Croyant élargir à d’autres mes découvertes, j’avais mûri l’idée de faire éditer mes trouvailles en présentant quelques idées, d’abord par courrier puis physiquement, à une grande maison d’édition parisienne.

Je fus très surpris que l’affaire se bouclât dans des délais très brefs. Après quelques entretiens hebdomadaires, on me présenta un contrat de vingt années que je signai avec grand plaisir et sans le lire, évidemment. Que cette grande maison me fasse confiance, était déjà un immense honneur, je n’allais pas faire celui qui épluche le moindre détail. J’étais loin de m’imaginer que je venais de signer une sorte de confinement de longue durée pour employer un terme d’actualité.

J’avais tout déposé, des dizaines d’idées et des jeux que je fabriquais pour mes interventions rééducatives. Toutes ces idées émanaient d’une observation précise, d’une analyse des carences affichées par les enfants en souffrance.
Comme eux, j’avais été un sinistré de l’école primaire, un miraculé qui s’est bien repris par la suite en véritable autodidacte. J’avais l’impression d’avoir effectué le même parcours que mes protégés et que je connaissais le chemin de la réussite en fouillant avec eux.
Bref, j’y croyais, j’y croyais beaucoup…

C’était ma période « machines » pour intégrer orthographe et grammaire.
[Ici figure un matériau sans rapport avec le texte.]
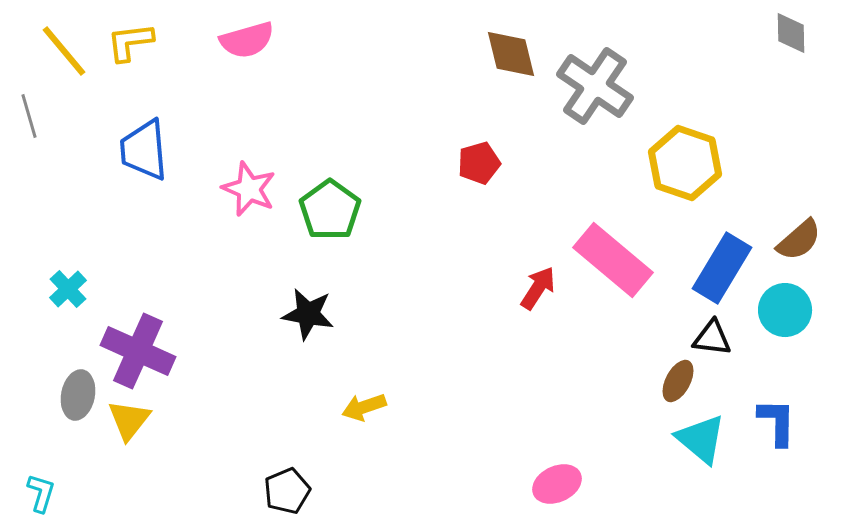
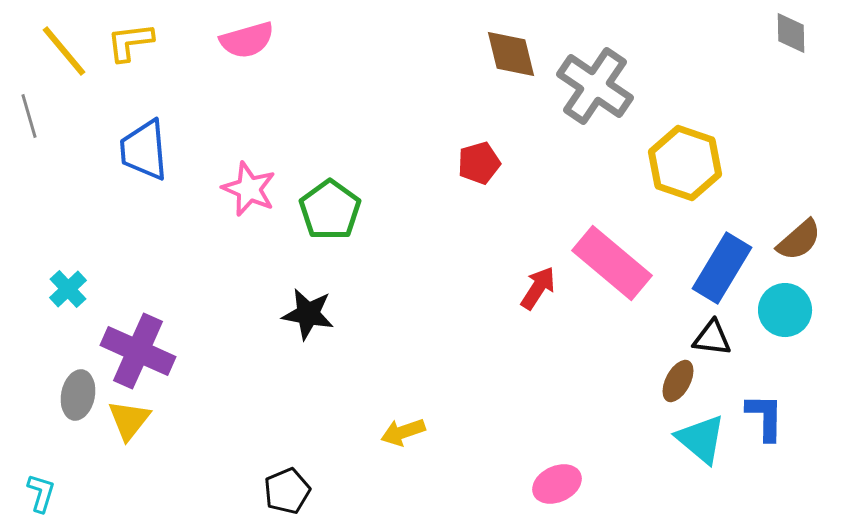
pink rectangle: moved 1 px left, 3 px down
yellow arrow: moved 39 px right, 25 px down
blue L-shape: moved 12 px left, 5 px up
Des machines magiques qui rendaient les règles plus accessibles ou qui se substituaient à elles en détournant les difficultés.

Des jeux de langage pour les maternelles. Prévention et « traitement » des troubles de l’articulation, de retard de parole ou de langage. Ce dernier stade étant le plus difficile à traiter, j’avais imaginé le jeu du perroquet qui consistait à devenir grand perroquet en dépassant le petit puis le moyen. Une construction progressive qui vous faisait obligatoirement petit perroquet, jamais rien du tout. Des couleurs, des puzzles à construire, conditionnés par la mise en place de structures langagières des plus simples aux plus complexes. Les simples pour être petit perroquet en évoluant vers le moyen puis le grand en intégrant les structures plus élaborées. Je reste volontairement évasif et imprécis pour ne pas divulguer le principe précis du jeu… qui n’a jamais vu une salle de classe.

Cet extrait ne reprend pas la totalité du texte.